So that the copy stays text only, transcribe the data below exactly and exclude the images.

(Rendered images with source text)
• • • • •
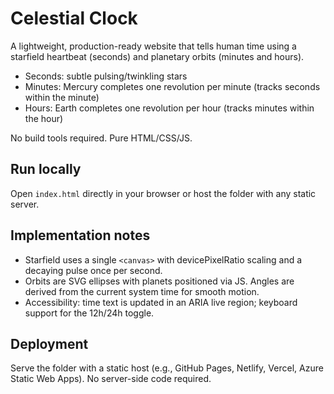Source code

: # Celestial Clock

A lightweight, production-ready website that tells human time using a starfield heartbeat (seconds) and planetary orbits (minutes and hours).

- Seconds: subtle pulsing/twinkling stars
- Minutes: Mercury completes one revolution per minute (tracks seconds within the minute)
- Hours: Earth completes one revolution per hour (tracks minutes within the hour)

No build tools required. Pure HTML/CSS/JS.

## Run locally

Open `index.html` directly in your browser or host the folder with any static server.

## Implementation notes

- Starfield uses a single `<canvas>` with devicePixelRatio scaling and a decaying pulse once per second.
- Orbits are SVG ellipses with planets positioned via JS. Angles are derived from the current system time for smooth motion.
- Accessibility: time text is updated in an ARIA live region; keyboard support for the 12h/24h toggle.

## Deployment

Serve the folder with a static host (e.g., GitHub Pages, Netlify, Vercel, Azure Static Web Apps). No server-side code required.
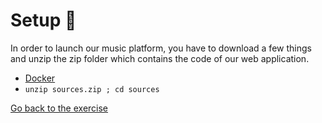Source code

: # Setup :wrench:

In order to launch our music platform, you have to download a few things and unzip the zip folder 
which contains the code of our web application.
* [Docker](https://github.com/PoCInnovation/Workshops/blob/master/software/04.Docker/SETUP.md)
* `unzip sources.zip ; cd sources`

[Go back to the exercise]((./README.md#step-1---http))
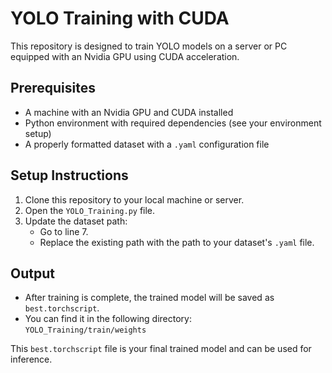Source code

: # YOLO Training with CUDA

This repository is designed to train YOLO models on a server or PC equipped with an Nvidia GPU using CUDA acceleration.

## Prerequisites

- A machine with an Nvidia GPU and CUDA installed
- Python environment with required dependencies (see your environment setup)
- A properly formatted dataset with a `.yaml` configuration file

## Setup Instructions

1. Clone this repository to your local machine or server.
2. Open the `YOLO_Training.py` file.
3. Update the dataset path:
   - Go to line 7.
   - Replace the existing path with the path to your dataset's `.yaml` file.

## Output

- After training is complete, the trained model will be saved as `best.torchscript`.
- You can find it in the following directory:  
  `YOLO_Training/train/weights`

This `best.torchscript` file is your final trained model and can be used for inference.
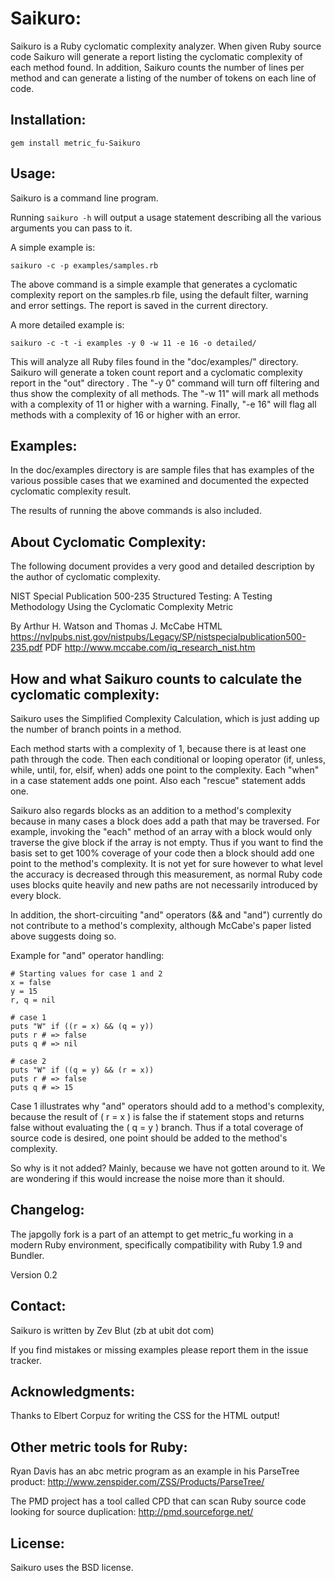 # Saikuro:

Saikuro is a Ruby cyclomatic complexity analyzer.  When given Ruby
source code Saikuro will generate a report listing the cyclomatic
complexity of each method found.  In addition, Saikuro counts the
number of lines per method and can generate a listing of the number of
tokens on each line of code.

## Installation:

    gem install metric_fu-Saikuro

## Usage:

Saikuro is a command line program.

Running `saikuro -h` will output a usage statement describing all
the various arguments you can pass to it.

A simple example is:

    saikuro -c -p examples/samples.rb

The above command is a simple example that generates a cyclomatic
complexity report on the samples.rb file, using the default filter,
warning and error settings. The report is saved in the current
directory.


A more detailed example is:

    saikuro -c -t -i examples -y 0 -w 11 -e 16 -o detailed/

This will analyze all Ruby files found in the "doc/examples/" directory.
Saikuro will generate a token count report and a cyclomatic complexity
report in the "out" directory .  The "-y 0" command will turn off
filtering and thus show the complexity of all methods.  The "-w 11"
will mark all methods with a complexity of 11 or higher with a
warning.  Finally, "-e 16" will flag all methods with a complexity of
16 or higher with an error.

## Examples:

In the doc/examples directory is are sample files that has examples of the
various possible cases that we examined and documented the expected
cyclomatic complexity result.

The results of running the above commands is also included.

## About Cyclomatic Complexity:

The following document provides a very good and detailed description
by the author of cyclomatic complexity.

NIST Special Publication 500-235
Structured Testing: A Testing Methodology Using the Cyclomatic
Complexity Metric

By Arthur H. Watson and Thomas J. McCabe
HTML
https://nvlpubs.nist.gov/nistpubs/Legacy/SP/nistspecialpublication500-235.pdf
PDF
http://www.mccabe.com/iq_research_nist.htm

## How and what Saikuro counts to calculate the cyclomatic complexity:

Saikuro uses the Simplified Complexity Calculation, which is just
adding up the number of branch points in a method.

Each method starts with a complexity of 1, because there is at least
one path through the code.  Then each conditional or looping operator
(if, unless, while, until, for, elsif, when) adds one point to the
complexity. Each "when" in a case statement adds one point.  Also each
"rescue" statement adds one.

Saikuro also regards blocks as an addition to a method's complexity
because in many cases a block does add a path that may be traversed.
For example, invoking the "each" method of an array with a block would
only traverse the give block if the array is not empty.  Thus if you
want to find the basis set to get 100% coverage of your code then a
block should add one point to the method's complexity.  It is not yet
for sure however to what level the accuracy is decreased through this
measurement, as normal Ruby code uses blocks quite heavily and new
paths are not necessarily introduced by every block.

In addition, the short-circuiting "and" operators (&& and "and")
currently do not contribute to a method's complexity, although
McCabe's paper listed above suggests doing so.

Example for "and" operator handling:

    # Starting values for case 1 and 2
    x = false
    y = 15
    r, q = nil

    # case 1
    puts "W" if ((r = x) && (q = y))
    puts r # => false
    puts q # => nil

    # case 2
    puts "W" if ((q = y) && (r = x))
    puts r # => false
    puts q # => 15

Case 1 illustrates why "and" operators should add to a method's
complexity, because the result of ( r = x ) is false the if statement
stops and returns false without evaluating the ( q = y ) branch.  Thus
if a total coverage of source code is desired, one point should be
added to the method's complexity.

So why is it not added?
Mainly, because we have not gotten around to it.  We are wondering if
this would increase the noise more than it should.

## Changelog:

The japgolly fork is a part of an attempt to get metric_fu working in a modern
Ruby environment, specifically compatibility with Ruby 1.9 and Bundler.

Version 0.2

## Contact:

Saikuro is written by
Zev Blut (zb at ubit dot com)

If you find mistakes or missing examples please report them in the issue tracker.

## Acknowledgments:

Thanks to Elbert Corpuz for writing the CSS for the HTML output!

## Other metric tools for Ruby:

Ryan Davis has an abc metric program as an example in his ParseTree
product:  http://www.zenspider.com/ZSS/Products/ParseTree/

The PMD project has a tool called CPD that can scan Ruby source code
looking for source duplication:  http://pmd.sourceforge.net/

## License:

Saikuro uses the BSD license.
• • • • •
**Worked solution:**
Source code

: # Celestial Clock

A lightweight, production-ready website that tells human time using a starfield heartbeat (seconds) and planetary orbits (minutes and hours).

- Seconds: subtle pulsing/twinkling stars
- Minutes: Mercury completes one revolution per minute (tracks seconds within the minute)
- Hours: Earth completes one revolution per hour (tracks minutes within the hour)

No build tools required. Pure HTML/CSS/JS.

## Run locally

Open `index.html` directly in your browser or host the folder with any static server.

## Implementation notes

- Starfield uses a single `<canvas>` with devicePixelRatio scaling and a decaying pulse once per second.
- Orbits are SVG ellipses with planets positioned via JS. Angles are derived from the current system time for smooth motion.
- Accessibility: time text is updated in an ARIA live region; keyboard support for the 12h/24h toggle.

## Deployment

Serve the folder with a static host (e.g., GitHub Pages, Netlify, Vercel, Azure Static Web Apps). No server-side code required.
Source code

: # Setup :wrench:

In order to launch our music platform, you have to download a few things and unzip the zip folder 
which contains the code of our web application.
* [Docker](https://github.com/PoCInnovation/Workshops/blob/master/software/04.Docker/SETUP.md)
* `unzip sources.zip ; cd sources`

[Go back to the exercise]((./README.md#step-1---http))
Source code

: # YOLO Training with CUDA

This repository is designed to train YOLO models on a server or PC equipped with an Nvidia GPU using CUDA acceleration.

## Prerequisites

- A machine with an Nvidia GPU and CUDA installed
- Python environment with required dependencies (see your environment setup)
- A properly formatted dataset with a `.yaml` configuration file

## Setup Instructions

1. Clone this repository to your local machine or server.
2. Open the `YOLO_Training.py` file.
3. Update the dataset path:
   - Go to line 7.
   - Replace the existing path with the path to your dataset's `.yaml` file.

## Output

- After training is complete, the trained model will be saved as `best.torchscript`.
- You can find it in the following directory:  
  `YOLO_Training/train/weights`

This `best.torchscript` file is your final trained model and can be used for inference.
 # Saikuro:

Saikuro is a Ruby cyclomatic complexity analyzer.  When given Ruby
source code Saikuro will generate a report listing the cyclomatic
complexity of each method found.  In addition, Saikuro counts the
number of lines per method and can generate a listing of the number of
tokens on each line of code.

## Installation:

    gem install metric_fu-Saikuro

## Usage:

Saikuro is a command line program.

Running `saikuro -h` will output a usage statement describing all
the various arguments you can pass to it.

A simple example is:

    saikuro -c -p examples/samples.rb

The above command is a simple example that generates a cyclomatic
complexity report on the samples.rb file, using the default filter,
warning and error settings. The report is saved in the current
directory.


A more detailed example is:

    saikuro -c -t -i examples -y 0 -w 11 -e 16 -o detailed/

This will analyze all Ruby files found in the "doc/examples/" directory.
Saikuro will generate a token count report and a cyclomatic complexity
report in the "out" directory .  The "-y 0" command will turn off
filtering and thus show the complexity of all methods.  The "-w 11"
will mark all methods with a complexity of 11 or higher with a
warning.  Finally, "-e 16" will flag all methods with a complexity of
16 or higher with an error.

## Examples:

In the doc/examples directory is are sample files that has examples of the
various possible cases that we examined and documented the expected
cyclomatic complexity result.

The results of running the above commands is also included.

## About Cyclomatic Complexity:

The following document provides a very good and detailed description
by the author of cyclomatic complexity.

NIST Special Publication 500-235
Structured Testing: A Testing Methodology Using the Cyclomatic
Complexity Metric

By Arthur H. Watson and Thomas J. McCabe
HTML
https://nvlpubs.nist.gov/nistpubs/Legacy/SP/nistspecialpublication500-235.pdf
PDF
http://www.mccabe.com/iq_research_nist.htm

## How and what Saikuro counts to calculate the cyclomatic complexity:

Saikuro uses the Simplified Complexity Calculation, which is just
adding up the number of branch points in a method.

Each method starts with a complexity of 1, because there is at least
one path through the code.  Then each conditional or looping operator
(if, unless, while, until, for, elsif, when) adds one point to the
complexity. Each "when" in a case statement adds one point.  Also each
"rescue" statement adds one.

Saikuro also regards blocks as an addition to a method's complexity
because in many cases a block does add a path that may be traversed.
For example, invoking the "each" method of an array with a block would
only traverse the give block if the array is not empty.  Thus if you
want to find the basis set to get 100% coverage of your code then a
block should add one point to the method's complexity.  It is not yet
for sure however to what level the accuracy is decreased through this
measurement, as normal Ruby code uses blocks quite heavily and new
paths are not necessarily introduced by every block.

In addition, the short-circuiting "and" operators (&& and "and")
currently do not contribute to a method's complexity, although
McCabe's paper listed above suggests doing so.

Example for "and" operator handling:

    # Starting values for case 1 and 2
    x = false
    y = 15
    r, q = nil

    # case 1
    puts "W" if ((r = x) && (q = y))
    puts r # => false
    puts q # => nil

    # case 2
    puts "W" if ((q = y) && (r = x))
    puts r # => false
    puts q # => 15

Case 1 illustrates why "and" operators should add to a method's
complexity, because the result of ( r = x ) is false the if statement
stops and returns false without evaluating the ( q = y ) branch.  Thus
if a total coverage of source code is desired, one point should be
added to the method's complexity.

So why is it not added?
Mainly, because we have not gotten around to it.  We are wondering if
this would increase the noise more than it should.

## Changelog:

The japgolly fork is a part of an attempt to get metric_fu working in a modern
Ruby environment, specifically compatibility with Ruby 1.9 and Bundler.

Version 0.2

## Contact:

Saikuro is written by
Zev Blut (zb at ubit dot com)

If you find mistakes or missing examples please report them in the issue tracker.

## Acknowledgments:

Thanks to Elbert Corpuz for writing the CSS for the HTML output!

## Other metric tools for Ruby:

Ryan Davis has an abc metric program as an example in his ParseTree
product:  http://www.zenspider.com/ZSS/Products/ParseTree/

The PMD project has a tool called CPD that can scan Ruby source code
looking for source duplication:  http://pmd.sourceforge.net/

## License:

Saikuro uses the BSD license.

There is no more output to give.